Originally Posted by
Stephanie
As for the Buddha abandoning his family... it wasn't as if they didn't have a huge support network, he wasn't leaving them destitute. He had things that were more important to him than being there with his family... and I can respect that. Procreation and biological nurturance versus establishing a teaching that has immeasurably changed the world for the better... we all like to think that nothing is more important than our families, but I don't agree. If my father abandoned me in order to be able to devote himself to the furtherance of humanity, I could quite easily forgive him that... it's a very different scenario than abandoning a family to pursue some hedonistic end.
Of course all of this has the benefit of hindsight... the Buddha didn't know what impact his leaving his family home would have. But even if he had failed... I can understand that level of commitment, of drive... it's sometimes the biggest beef I have with the practice atmosphere at Treeleaf, that people don't have that kind of passion, that they would be willing to leave everything to know the truth. Thank goodness the Buddha was not so lukewarm about his question that he put it on the shelf for the sake of raising Junior. It's an example I can learn from... as someone who is always putting this practice, this great matter, on a shelf in order to focus on some worldly issue.

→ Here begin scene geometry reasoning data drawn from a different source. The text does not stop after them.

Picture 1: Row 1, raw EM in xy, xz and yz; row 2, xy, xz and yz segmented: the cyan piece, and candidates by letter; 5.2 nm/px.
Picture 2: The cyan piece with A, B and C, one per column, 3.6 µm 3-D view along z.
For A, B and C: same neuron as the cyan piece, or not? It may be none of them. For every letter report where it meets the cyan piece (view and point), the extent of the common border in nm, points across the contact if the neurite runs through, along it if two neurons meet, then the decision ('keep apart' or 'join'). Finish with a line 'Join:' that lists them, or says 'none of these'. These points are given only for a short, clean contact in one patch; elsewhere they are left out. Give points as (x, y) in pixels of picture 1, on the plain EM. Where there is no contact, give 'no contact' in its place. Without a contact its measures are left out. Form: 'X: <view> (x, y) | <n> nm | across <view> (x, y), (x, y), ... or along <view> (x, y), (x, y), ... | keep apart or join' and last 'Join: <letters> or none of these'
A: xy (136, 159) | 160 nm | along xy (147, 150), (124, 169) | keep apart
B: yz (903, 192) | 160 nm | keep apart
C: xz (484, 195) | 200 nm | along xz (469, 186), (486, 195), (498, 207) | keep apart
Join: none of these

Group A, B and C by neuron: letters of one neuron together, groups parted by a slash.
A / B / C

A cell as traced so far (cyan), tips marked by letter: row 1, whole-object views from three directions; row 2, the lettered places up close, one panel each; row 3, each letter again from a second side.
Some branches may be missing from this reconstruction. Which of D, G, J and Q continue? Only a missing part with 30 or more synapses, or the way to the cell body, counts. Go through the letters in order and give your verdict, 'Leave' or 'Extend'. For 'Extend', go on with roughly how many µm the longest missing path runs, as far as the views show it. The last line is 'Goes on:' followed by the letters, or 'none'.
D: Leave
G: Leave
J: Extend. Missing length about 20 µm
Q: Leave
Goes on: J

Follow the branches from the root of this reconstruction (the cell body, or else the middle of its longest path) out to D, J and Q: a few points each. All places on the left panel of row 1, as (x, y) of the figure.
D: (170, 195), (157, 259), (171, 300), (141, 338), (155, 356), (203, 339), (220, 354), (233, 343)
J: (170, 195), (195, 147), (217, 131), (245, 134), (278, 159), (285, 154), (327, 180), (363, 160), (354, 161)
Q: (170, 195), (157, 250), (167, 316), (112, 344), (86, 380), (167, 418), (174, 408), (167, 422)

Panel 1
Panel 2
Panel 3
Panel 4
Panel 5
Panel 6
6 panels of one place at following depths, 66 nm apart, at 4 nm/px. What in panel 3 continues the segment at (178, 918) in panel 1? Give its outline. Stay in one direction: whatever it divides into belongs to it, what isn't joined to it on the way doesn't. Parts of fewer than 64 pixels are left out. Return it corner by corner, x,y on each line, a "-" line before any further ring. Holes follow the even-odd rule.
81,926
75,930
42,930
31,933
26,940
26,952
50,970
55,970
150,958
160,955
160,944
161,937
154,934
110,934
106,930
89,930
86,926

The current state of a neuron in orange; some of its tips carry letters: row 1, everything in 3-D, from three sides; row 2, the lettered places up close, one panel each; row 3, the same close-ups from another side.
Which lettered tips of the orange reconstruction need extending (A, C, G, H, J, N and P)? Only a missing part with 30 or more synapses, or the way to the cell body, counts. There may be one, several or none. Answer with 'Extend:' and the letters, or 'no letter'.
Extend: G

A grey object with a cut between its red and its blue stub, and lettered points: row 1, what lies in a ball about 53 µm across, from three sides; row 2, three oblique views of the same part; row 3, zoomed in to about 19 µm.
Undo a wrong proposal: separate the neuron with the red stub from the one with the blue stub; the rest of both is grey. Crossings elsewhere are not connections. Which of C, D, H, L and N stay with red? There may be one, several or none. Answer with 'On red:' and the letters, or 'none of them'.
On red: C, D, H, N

It actually makes me think of Luke 14:26 ("If any man come to me, and hate not his father, and mother, and wife, and children, and brethren, and sisters, yea, and his own life also, he cannot be my disciple"), which always used to confound me as a strange teaching. But I understand it now, at least in the context of my own Zen practice... if you're not willing to put everything on the line to know the truth, you are doomed to make compromises and justifications that will get in the way of your knowing it.
I don't think it's necessary to leave one's family... but I think the willingness has to be there.